Kini ByteDance mengangkat Kevin Mayer mantan petinggi Disney asal AS itu akan menduduki jabatan penting dalam perusahaan China tersebut. Dia akan menjalani peran barunya mulai 1 Juni mendatang. “Saya senang mendapat kesempatan bergabung dengan ByteDance dalam memimpin fase selanjutnya untuk memperluas cakupan ByteDance secara global,” ungkap Mayer.
Mayer menyatakan dirinya ingin berkontribusi dalam pengembangan aplikasi TikTok yang kini tengah digandrungi banyak orang. “Saya kan bertugas mengawasi perusahaan untuk pengembangan bisnisnya, mulai dari penjualan, pemasaran, urusan publik, keamanan, moderasi, dan urusan legal,” tegasnya lagi.
Menanggapi perekrutan mantan petinggi Disney itu, founder sekaligus CEO TikTok, Yiming Zhang mengatakan pengalaman Mayer dalam membangun bisnis global dirasa cocok untuk menempati dua peran barunya dalam mengembangkan ByteDance.
“Kevin berada di posisi yang sangat baik untuk membawa portofolio produk ByteDance ke tingkat selanjutnya. Saya berharap Kevin dapat bekerja secara baik dalam pengembangan ByteDance secara global,” kata Yiming Zhang.

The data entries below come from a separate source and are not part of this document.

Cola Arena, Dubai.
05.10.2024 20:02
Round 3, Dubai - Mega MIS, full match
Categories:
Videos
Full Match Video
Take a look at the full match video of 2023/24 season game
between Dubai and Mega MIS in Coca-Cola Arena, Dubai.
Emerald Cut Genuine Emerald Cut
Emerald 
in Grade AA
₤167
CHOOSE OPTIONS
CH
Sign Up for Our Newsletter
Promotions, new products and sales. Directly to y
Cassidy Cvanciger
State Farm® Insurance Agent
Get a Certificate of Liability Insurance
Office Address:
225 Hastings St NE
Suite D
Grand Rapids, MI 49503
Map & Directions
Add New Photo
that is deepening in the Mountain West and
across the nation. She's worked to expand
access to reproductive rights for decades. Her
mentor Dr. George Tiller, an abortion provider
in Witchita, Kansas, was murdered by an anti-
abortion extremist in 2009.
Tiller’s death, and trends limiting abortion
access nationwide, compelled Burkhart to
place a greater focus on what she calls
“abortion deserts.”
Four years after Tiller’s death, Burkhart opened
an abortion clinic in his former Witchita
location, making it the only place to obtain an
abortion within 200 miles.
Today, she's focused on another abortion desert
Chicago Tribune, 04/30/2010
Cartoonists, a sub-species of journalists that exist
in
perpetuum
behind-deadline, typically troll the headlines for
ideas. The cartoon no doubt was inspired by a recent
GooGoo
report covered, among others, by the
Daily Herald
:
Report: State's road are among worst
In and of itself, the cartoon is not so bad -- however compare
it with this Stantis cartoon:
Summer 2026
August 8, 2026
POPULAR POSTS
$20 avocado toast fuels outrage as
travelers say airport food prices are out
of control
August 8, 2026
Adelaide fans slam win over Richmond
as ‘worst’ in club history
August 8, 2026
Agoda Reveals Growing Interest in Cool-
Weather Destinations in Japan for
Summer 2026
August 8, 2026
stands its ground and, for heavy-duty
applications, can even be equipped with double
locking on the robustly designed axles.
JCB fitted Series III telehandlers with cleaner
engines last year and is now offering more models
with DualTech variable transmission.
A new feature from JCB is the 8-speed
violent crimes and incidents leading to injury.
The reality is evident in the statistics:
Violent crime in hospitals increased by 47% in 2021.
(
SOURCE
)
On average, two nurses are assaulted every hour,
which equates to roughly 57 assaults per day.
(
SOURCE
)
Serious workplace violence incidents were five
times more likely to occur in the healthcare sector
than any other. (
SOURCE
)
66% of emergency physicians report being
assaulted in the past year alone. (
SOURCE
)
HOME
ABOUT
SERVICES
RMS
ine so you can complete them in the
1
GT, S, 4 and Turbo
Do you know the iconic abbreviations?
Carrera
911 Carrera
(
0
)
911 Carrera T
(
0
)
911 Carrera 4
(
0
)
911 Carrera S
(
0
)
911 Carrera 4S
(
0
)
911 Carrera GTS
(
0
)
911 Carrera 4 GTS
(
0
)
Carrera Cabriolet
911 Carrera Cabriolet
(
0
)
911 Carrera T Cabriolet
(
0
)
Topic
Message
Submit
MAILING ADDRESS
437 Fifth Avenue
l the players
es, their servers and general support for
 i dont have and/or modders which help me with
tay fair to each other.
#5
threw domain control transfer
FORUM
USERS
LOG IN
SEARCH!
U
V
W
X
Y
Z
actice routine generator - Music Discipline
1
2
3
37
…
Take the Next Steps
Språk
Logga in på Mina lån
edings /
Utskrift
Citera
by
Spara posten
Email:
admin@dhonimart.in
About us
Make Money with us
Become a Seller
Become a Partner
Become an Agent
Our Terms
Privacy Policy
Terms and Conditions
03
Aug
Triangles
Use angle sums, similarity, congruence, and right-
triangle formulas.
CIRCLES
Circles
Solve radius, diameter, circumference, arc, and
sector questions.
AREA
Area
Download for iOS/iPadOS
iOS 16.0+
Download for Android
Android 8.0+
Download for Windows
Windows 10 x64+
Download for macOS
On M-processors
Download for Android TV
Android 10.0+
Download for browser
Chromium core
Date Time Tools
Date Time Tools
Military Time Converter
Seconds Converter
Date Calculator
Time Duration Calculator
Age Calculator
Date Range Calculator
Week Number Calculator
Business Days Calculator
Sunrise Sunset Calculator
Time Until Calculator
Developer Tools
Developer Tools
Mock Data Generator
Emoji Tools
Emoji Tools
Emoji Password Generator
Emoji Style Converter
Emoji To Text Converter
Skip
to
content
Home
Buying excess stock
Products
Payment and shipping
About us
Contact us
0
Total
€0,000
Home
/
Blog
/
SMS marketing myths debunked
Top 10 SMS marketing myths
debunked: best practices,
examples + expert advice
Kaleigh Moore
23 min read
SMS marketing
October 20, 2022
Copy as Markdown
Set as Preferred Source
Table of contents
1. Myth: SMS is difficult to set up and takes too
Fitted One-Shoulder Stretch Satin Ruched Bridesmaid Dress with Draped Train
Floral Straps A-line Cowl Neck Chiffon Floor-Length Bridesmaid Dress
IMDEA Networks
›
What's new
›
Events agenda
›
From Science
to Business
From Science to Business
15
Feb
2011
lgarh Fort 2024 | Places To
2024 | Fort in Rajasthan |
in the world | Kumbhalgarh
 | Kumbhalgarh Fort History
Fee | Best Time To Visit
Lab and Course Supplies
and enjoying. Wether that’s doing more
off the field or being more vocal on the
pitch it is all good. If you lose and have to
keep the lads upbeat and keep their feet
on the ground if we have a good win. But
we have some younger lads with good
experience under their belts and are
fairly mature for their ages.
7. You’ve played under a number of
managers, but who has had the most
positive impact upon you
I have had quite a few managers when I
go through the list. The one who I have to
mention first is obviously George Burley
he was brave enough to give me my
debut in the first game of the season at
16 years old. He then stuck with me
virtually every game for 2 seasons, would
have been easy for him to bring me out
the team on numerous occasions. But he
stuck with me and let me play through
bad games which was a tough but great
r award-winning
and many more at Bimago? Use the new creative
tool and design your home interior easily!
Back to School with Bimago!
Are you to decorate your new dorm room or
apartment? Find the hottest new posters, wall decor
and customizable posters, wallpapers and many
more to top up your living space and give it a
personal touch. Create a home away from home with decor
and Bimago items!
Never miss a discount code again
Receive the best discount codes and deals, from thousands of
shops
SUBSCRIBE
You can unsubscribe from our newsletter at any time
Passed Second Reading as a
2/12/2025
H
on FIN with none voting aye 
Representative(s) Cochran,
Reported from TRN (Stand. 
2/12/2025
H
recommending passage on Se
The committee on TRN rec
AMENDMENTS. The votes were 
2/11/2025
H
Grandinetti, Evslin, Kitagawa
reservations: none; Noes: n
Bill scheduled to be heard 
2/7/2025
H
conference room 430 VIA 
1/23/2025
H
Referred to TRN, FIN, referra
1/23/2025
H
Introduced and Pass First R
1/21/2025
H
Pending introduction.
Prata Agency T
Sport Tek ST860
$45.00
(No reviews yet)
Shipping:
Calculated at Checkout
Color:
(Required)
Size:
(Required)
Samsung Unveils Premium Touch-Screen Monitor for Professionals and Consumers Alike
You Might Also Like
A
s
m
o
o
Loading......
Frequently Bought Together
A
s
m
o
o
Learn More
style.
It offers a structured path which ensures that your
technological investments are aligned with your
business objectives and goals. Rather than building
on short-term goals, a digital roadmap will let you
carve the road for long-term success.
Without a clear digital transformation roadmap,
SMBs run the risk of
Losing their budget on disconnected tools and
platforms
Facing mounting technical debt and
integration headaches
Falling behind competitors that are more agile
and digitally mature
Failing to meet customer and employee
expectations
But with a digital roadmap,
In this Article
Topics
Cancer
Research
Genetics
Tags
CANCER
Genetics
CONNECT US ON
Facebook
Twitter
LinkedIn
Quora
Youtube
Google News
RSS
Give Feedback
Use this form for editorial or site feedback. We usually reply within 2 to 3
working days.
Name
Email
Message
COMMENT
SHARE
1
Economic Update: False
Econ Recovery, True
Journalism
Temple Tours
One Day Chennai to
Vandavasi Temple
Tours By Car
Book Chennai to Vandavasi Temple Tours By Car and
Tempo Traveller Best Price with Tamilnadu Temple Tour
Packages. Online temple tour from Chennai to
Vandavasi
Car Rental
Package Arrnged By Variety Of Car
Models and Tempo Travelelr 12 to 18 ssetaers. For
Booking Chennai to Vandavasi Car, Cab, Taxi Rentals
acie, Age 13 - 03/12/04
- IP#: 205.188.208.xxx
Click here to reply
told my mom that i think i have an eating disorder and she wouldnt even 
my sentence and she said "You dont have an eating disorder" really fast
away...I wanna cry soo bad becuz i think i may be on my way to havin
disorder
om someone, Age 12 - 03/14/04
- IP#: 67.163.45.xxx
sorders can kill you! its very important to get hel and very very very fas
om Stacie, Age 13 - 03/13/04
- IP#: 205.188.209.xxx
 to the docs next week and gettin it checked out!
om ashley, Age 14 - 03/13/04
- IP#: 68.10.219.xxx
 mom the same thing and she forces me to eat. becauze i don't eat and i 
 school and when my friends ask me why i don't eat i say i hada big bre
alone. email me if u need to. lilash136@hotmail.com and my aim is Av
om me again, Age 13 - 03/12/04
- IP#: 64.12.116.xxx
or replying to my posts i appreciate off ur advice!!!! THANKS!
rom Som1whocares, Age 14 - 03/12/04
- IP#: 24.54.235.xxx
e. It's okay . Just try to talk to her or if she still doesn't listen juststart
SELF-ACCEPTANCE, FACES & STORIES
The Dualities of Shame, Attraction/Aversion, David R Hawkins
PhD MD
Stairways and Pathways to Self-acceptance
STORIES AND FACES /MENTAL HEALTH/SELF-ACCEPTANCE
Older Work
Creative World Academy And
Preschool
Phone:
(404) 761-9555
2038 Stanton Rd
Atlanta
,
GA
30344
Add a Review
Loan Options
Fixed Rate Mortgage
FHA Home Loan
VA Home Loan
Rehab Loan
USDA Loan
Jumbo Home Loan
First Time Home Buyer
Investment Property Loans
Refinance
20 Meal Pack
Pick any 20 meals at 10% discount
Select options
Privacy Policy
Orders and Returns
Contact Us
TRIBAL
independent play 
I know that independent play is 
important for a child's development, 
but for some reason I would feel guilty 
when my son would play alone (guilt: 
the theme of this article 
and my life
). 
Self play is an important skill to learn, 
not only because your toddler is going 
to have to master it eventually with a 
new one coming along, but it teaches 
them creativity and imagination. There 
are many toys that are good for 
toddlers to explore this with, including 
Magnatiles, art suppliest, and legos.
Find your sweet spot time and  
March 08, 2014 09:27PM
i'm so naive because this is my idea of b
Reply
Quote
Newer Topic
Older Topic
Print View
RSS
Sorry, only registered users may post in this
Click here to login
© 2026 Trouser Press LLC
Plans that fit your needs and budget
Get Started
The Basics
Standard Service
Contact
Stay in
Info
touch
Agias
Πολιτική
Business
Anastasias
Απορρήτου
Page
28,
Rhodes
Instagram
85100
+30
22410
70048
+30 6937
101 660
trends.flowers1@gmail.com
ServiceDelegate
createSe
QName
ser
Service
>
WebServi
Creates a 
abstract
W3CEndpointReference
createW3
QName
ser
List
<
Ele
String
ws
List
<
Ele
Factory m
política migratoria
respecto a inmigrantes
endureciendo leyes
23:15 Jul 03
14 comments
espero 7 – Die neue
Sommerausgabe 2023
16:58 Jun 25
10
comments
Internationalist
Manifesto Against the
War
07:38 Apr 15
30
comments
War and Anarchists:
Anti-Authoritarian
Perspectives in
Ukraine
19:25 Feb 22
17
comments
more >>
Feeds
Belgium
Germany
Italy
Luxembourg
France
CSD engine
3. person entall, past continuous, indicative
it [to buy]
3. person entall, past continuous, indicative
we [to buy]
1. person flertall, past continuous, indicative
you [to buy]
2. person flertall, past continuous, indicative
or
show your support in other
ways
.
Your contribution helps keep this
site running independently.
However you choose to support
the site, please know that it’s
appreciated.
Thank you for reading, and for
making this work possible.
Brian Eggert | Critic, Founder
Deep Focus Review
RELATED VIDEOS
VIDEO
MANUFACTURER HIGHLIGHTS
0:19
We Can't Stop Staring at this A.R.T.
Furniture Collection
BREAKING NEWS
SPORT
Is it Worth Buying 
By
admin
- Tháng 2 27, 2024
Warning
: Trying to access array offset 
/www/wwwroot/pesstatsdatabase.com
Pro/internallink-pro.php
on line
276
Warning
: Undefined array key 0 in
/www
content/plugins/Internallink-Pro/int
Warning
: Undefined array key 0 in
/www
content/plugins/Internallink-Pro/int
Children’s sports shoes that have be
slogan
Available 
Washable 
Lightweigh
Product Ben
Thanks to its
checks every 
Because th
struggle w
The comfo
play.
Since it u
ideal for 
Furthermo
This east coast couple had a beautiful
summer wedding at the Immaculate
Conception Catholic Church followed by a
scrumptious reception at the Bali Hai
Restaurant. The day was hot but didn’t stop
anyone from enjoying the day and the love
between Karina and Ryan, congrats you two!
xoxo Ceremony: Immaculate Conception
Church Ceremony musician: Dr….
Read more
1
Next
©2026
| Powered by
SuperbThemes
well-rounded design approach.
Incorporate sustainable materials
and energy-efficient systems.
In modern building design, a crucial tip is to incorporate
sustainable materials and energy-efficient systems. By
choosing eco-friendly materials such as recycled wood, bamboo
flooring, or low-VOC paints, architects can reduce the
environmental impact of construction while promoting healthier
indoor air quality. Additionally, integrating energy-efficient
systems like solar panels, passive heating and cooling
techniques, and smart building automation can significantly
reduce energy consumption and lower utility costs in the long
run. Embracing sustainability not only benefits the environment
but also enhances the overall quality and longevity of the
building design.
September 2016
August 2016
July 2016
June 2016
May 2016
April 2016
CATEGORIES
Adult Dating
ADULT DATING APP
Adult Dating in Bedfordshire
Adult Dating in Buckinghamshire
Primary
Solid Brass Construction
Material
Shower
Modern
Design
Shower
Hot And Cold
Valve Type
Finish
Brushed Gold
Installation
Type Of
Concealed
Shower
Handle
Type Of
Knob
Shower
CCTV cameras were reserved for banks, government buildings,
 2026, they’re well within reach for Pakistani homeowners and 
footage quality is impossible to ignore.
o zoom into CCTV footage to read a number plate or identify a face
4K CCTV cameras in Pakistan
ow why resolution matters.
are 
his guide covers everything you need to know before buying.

Penunjukan Kevin Mayer sebagai CEO TikTok disinyalir menjadi upaya ByteDance untuk lepas dari ‘citra’ perusahaan China. Sebelumnya, TikTok dikabarkan Bloomberg sedang mencari kandidat CEO, dengan syarat kandidat tersebut wajib berkebangsaan AS.
Kevin Mayer sebelumnya menjabat sebagai Chairman Direct-to-Consumer & International di Walt Disney Company. Prestasi terbesar Mayer di Disney adalah memimpin pengembangan Disney Plus, yaitu layanan streaming perusahaan yang diluncurkan pada November 2019, yang kini memiliki sekitar 55 juta pelanggan.
Dalam kepemimpinannya, Mayer berhasil meloloskan empat akuisisi Disney, yaitu Pixar, Lucasfilm, Marvel Studios, dan 21st Century Fox. Kini, peran Mayer di Disney akan diambil alih oleh Rebecca Campbell, yang sebelumnya menjabat sebagai Kepala Operasi Disney di wilayah Eropa, Timur Tengah dan Afrika.
Aplikasi media sosial berbasis video pendek itu kini dimanfaatkan pengguna untuk pamer konten kreatif, atau sekadar lucu-lucuan. Bahkan, seseorang bisa viral berkat video TikTok yang dibuatnya.
TikTok Dituduh Kirim Data Pengguna ke China. Namun, sejak pertama kali diluncurkan pada 2017, Bytedance sendiri ingin memisahkan stereotip merek China yang melekat di aplikasi TikTok dengan berbagai upaya. Seperti strategi ganti nama, dan akuisisi Musical.ly TikTok yang dikenal versi global, yaitu A.me yang dirilis September 2016 silam.
Nama A.me kemudian diganti menjadi Douyin beberapa bulan kemudian (Desember 2016) hingga sekarang. Fitur di aplikasi Douyin dan TikTok memang identik satu sama lain. Hanya saja, server Douyin dan TikTok berbeda, sehingga pengguna sejatinya tidak bisa melihat video yang diunggah di aplikasi Douyin dari TikTok.
Douyin dikhususkan untuk warga China lantaran kebijakan pemakaian aplikasi disesuaikan dengan aturan di sana, misalnya terkait kebijakan sensor dalam konten. Sementara TikTok diklaim tidak terikat peraturan yang berlaku di Negeri Tirai Bambu.